What you have to do ▸
Pull out every line in the data that has the string "middle" in it.

Records shown ▸
........
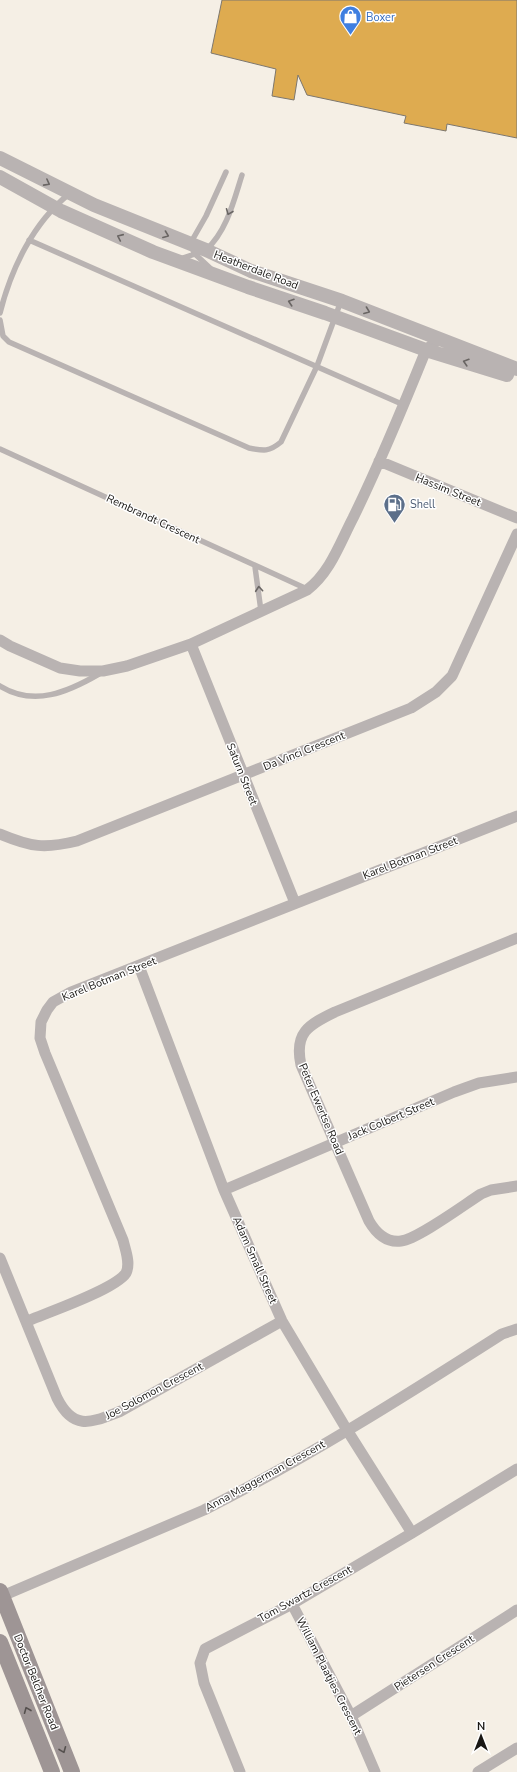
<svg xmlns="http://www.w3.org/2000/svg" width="517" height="1772" viewBox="0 0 517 1772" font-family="'Nunito Sans',sans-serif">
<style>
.building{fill:#deab50;stroke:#7d776e}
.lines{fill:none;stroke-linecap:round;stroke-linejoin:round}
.service{stroke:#b9b3b2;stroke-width:5.5}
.minor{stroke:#b9b3b2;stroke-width:11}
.tertiary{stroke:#b9b3b2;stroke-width:14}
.secondary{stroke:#9e9595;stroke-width:16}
.oneway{stroke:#696563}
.oneway2{stroke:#55504e}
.labels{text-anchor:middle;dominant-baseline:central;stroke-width:3;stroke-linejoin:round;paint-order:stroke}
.shop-label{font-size:11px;fill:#366cbe;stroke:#fff;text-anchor:start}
.street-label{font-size:11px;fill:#191714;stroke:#fff}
.service-label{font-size:11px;fill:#4e5e75;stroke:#fff;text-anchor:start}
</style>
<rect width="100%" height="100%" fill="#f5efe5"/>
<path class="building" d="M222 0H517V138L447 124 446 131 404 123 406 116 307 95 298 75 294 100 272 96 276 69 211 53Z"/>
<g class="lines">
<path class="service" d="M29 240 404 405
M206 250C227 231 234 200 242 175
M180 259 198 253
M210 268 195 254 190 244 206 216 226 172
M0 313C11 269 33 223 69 194
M0 320 3 336 9 342 249 448C264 451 269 452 281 442L317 366 341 301
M0 449 307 589
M255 567 261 611
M0 686C34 707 68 692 99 674"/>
<path class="minor" d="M379 461 517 518
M0 640 10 646 60 668 80 671H103L127 666 191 644 307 590C330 573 340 543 353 518 380 463 403 407 426 350L439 339
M191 644 295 903
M0 834C31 847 44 849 77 841L411 708 436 692 452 676 517 534
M517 938 335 1012C308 1025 294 1033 301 1065L369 1221C376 1233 386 1243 401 1241 418 1239 465 1204 481 1194L491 1190 517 1186
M139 966 224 1190 282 1321 347 1430 412 1533
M224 1190 454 1092 479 1083 517 1077
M0 1258 57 1398C74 1432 92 1422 121 1411L282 1321
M27 1321C47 1313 116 1289 126 1273 131 1263 125 1249 123 1240L45 1053 40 1038 41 1022 47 1010 53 1002 71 992 517 816
M0 1597 204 1510C307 1458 405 1396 502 1334L517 1329
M292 1604 351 1716 375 1772
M351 1716 517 1610
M240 1772 204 1683 200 1663 205 1649 292 1604 412 1533 517 1469
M478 1772 517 1748"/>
<path class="tertiary" d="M0 158 94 205 206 250 251 271 342 301 517 369
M0 177 61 211 153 252 248 287 325 313 426 350 507 375"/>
<path class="secondary" d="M0 1591 72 1772
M0 1642 52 1772"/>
</g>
<defs><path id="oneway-chevron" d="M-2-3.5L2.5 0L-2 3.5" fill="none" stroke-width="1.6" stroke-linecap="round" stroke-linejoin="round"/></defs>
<g class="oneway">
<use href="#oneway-chevron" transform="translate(47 183) rotate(28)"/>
<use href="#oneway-chevron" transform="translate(229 212) rotate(112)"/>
<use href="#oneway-chevron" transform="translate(166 235) rotate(21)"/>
<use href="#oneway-chevron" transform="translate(120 237) rotate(-156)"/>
<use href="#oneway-chevron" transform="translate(291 302) rotate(-162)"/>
<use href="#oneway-chevron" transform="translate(367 311) rotate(21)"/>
<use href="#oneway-chevron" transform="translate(466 362) rotate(-163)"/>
<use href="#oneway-chevron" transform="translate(259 589) rotate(-95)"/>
</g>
<g class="oneway2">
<use href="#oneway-chevron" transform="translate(27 1710) rotate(-112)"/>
<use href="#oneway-chevron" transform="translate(63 1750) rotate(68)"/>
</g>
<defs>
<symbol id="shop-pin" viewBox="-11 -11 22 30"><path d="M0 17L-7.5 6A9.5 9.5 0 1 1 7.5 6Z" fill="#3f7fe0" stroke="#fff"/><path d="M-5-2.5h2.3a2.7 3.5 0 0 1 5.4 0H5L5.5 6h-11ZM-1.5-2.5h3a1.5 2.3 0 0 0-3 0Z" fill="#fff"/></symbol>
<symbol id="fuel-pin" viewBox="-11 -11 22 30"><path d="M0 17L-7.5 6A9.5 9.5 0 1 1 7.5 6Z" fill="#5c6f8a" stroke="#fff"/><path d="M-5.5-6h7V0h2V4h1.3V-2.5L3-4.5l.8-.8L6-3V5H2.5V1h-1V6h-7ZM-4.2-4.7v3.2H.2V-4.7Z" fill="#fff"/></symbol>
</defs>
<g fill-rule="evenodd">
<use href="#shop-pin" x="338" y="4" width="25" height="34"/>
<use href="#fuel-pin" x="382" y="492" width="25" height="34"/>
</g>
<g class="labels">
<g class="shop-label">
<text x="366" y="17">Boxer</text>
</g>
<g class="street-label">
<text transform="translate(256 270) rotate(21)">Heatherdale Road</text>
<text transform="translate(448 490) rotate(22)">Hassim Street</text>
<text transform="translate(153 519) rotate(25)">Rembrandt Crescent</text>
<text transform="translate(304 751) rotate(-22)">Da Vinci Crescent</text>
<text transform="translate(242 774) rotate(68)">Saturn Street</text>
<text transform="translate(410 858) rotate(-21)">Karel Botman Street</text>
<text transform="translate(109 979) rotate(-22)">Karel Botman Street</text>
<text transform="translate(321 1109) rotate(67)">Peter Ewertse Road</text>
<text transform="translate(391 1119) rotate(-23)">Jack Colbert Street</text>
<text transform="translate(255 1260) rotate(66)">Adam Small Street</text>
<text transform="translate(154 1391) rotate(-28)">Joe Solomon Crescent</text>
<text transform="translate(265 1476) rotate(-29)">Anna Maggerman Crescent</text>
<text transform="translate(305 1594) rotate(-29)">Tom Swartz Crescent</text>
<text transform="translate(434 1663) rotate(-33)">Pietersen Crescent</text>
<text transform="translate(329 1676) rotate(63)">William Plaatjies Crescent</text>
<text transform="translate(36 1682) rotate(68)">Doctor Belcher Road</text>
</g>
<g class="service-label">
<text x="410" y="504">Shell</text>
</g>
</g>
<g transform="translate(481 1736)" stroke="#ffffff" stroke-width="3" paint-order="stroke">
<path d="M0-3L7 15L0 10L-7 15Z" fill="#191714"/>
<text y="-6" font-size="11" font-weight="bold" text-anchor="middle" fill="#191714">N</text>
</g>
</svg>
........
Solution for this exercise ▸
.labels{text-anchor:middle;dominant-baseline:central;stroke-width:3;stroke-linejoin:round;paint-order:stroke}
<text y="-6" font-size="11" font-weight="bold" text-anchor="middle" fill="#191714">N</text>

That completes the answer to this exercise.